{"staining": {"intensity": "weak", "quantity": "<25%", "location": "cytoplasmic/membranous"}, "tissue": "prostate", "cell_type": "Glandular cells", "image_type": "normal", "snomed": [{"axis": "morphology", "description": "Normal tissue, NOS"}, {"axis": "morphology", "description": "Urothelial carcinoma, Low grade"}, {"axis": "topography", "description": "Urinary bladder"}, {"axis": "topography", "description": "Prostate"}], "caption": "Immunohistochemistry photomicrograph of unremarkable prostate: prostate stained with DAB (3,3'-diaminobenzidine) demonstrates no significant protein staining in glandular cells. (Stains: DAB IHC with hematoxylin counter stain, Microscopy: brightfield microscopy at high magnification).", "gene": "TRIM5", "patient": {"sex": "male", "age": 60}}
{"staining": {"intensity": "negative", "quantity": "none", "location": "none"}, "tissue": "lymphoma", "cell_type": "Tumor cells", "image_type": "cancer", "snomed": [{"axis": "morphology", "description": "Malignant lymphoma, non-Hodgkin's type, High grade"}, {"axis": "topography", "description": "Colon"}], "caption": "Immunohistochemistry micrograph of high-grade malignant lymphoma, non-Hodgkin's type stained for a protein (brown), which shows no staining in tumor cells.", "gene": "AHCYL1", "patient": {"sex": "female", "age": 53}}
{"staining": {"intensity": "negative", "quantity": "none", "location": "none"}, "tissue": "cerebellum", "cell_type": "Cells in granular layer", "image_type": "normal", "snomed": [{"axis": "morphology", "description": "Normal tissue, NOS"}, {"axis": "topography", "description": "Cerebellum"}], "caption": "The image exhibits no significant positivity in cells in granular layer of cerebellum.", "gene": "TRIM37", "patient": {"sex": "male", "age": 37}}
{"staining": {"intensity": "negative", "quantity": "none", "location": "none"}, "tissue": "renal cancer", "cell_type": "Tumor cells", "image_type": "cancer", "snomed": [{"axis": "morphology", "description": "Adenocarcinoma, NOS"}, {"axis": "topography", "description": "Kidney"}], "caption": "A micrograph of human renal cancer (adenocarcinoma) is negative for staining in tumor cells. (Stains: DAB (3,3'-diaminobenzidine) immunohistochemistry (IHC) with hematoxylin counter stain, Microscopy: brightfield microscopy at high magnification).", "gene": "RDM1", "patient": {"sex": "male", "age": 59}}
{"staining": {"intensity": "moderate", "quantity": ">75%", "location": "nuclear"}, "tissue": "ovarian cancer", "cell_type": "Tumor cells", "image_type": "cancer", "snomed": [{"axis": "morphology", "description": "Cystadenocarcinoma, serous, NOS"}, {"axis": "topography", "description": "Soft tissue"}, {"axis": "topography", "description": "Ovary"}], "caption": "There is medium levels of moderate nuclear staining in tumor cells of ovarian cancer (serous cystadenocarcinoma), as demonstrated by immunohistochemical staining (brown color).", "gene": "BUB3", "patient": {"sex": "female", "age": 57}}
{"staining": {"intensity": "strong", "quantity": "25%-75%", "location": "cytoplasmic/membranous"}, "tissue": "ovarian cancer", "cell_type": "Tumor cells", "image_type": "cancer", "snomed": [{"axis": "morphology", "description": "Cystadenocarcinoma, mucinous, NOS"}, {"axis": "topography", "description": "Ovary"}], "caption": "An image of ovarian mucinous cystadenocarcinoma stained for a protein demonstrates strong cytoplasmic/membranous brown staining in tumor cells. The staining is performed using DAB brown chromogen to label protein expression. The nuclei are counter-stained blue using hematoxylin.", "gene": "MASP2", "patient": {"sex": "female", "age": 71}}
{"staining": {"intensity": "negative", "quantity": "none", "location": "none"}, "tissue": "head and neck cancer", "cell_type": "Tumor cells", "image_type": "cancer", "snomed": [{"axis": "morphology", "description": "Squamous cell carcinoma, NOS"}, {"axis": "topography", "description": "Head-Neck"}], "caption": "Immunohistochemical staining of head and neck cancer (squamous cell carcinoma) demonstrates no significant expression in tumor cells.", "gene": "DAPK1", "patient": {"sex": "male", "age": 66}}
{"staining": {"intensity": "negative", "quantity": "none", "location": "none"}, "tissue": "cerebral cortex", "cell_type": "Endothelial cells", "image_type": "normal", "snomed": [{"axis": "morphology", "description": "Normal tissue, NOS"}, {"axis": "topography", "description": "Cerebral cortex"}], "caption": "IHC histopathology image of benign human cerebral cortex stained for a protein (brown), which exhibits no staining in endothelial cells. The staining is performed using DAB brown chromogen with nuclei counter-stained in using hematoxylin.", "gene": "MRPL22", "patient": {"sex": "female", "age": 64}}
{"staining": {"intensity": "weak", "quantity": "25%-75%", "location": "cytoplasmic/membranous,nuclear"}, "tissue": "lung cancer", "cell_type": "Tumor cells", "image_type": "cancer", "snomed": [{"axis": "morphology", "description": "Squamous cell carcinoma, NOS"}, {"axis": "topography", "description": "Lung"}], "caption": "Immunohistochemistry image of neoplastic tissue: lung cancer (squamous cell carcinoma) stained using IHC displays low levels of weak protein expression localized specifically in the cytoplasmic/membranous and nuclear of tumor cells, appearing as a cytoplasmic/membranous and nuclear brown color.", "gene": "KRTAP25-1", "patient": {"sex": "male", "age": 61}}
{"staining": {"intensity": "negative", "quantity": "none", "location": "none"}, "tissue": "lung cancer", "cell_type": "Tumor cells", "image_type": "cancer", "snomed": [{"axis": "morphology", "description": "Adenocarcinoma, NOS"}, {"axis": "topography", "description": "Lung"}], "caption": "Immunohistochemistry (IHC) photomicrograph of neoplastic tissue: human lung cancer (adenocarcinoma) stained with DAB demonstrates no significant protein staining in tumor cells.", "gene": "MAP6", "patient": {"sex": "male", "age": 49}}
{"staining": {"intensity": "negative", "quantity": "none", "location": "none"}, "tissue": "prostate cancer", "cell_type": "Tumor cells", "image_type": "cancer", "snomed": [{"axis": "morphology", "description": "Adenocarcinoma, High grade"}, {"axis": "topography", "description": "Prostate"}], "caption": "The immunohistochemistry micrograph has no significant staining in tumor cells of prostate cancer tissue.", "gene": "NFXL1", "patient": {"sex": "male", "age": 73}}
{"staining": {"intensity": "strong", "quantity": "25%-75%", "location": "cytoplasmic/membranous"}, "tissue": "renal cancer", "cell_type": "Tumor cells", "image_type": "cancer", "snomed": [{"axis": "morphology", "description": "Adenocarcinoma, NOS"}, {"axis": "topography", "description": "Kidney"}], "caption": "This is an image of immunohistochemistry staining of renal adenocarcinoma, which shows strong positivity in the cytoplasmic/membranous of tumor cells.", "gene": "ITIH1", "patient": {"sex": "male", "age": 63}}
§
__Task objective__.
Look above and repeat, character for character, the lines from the first one to the line with "image exhibits no", counting both.

__Finished task__.
{"staining": {"intensity": "weak", "quantity": "<25%", "location": "cytoplasmic/membranous"}, "tissue": "prostate", "cell_type": "Glandular cells", "image_type": "normal", "snomed": [{"axis": "morphology", "description": "Normal tissue, NOS"}, {"axis": "morphology", "description": "Urothelial carcinoma, Low grade"}, {"axis": "topography", "description": "Urinary bladder"}, {"axis": "topography", "description": "Prostate"}], "caption": "Immunohistochemistry photomicrograph of unremarkable prostate: prostate stained with DAB (3,3'-diaminobenzidine) demonstrates no significant protein staining in glandular cells. (Stains: DAB IHC with hematoxylin counter stain, Microscopy: brightfield microscopy at high magnification).", "gene": "TRIM5", "patient": {"sex": "male", "age": 60}}
{"staining": {"intensity": "negative", "quantity": "none", "location": "none"}, "tissue": "lymphoma", "cell_type": "Tumor cells", "image_type": "cancer", "snomed": [{"axis": "morphology", "description": "Malignant lymphoma, non-Hodgkin's type, High grade"}, {"axis": "topography", "description": "Colon"}], "caption": "Immunohistochemistry micrograph of high-grade malignant lymphoma, non-Hodgkin's type stained for a protein (brown), which shows no staining in tumor cells.", "gene": "AHCYL1", "patient": {"sex": "female", "age": 53}}
{"staining": {"intensity": "negative", "quantity": "none", "location": "none"}, "tissue": "cerebellum", "cell_type": "Cells in granular layer", "image_type": "normal", "snomed": [{"axis": "morphology", "description": "Normal tissue, NOS"}, {"axis": "topography", "description": "Cerebellum"}], "caption": "The image exhibits no significant positivity in cells in granular layer of cerebellum.", "gene": "TRIM37", "patient": {"sex": "male", "age": 37}}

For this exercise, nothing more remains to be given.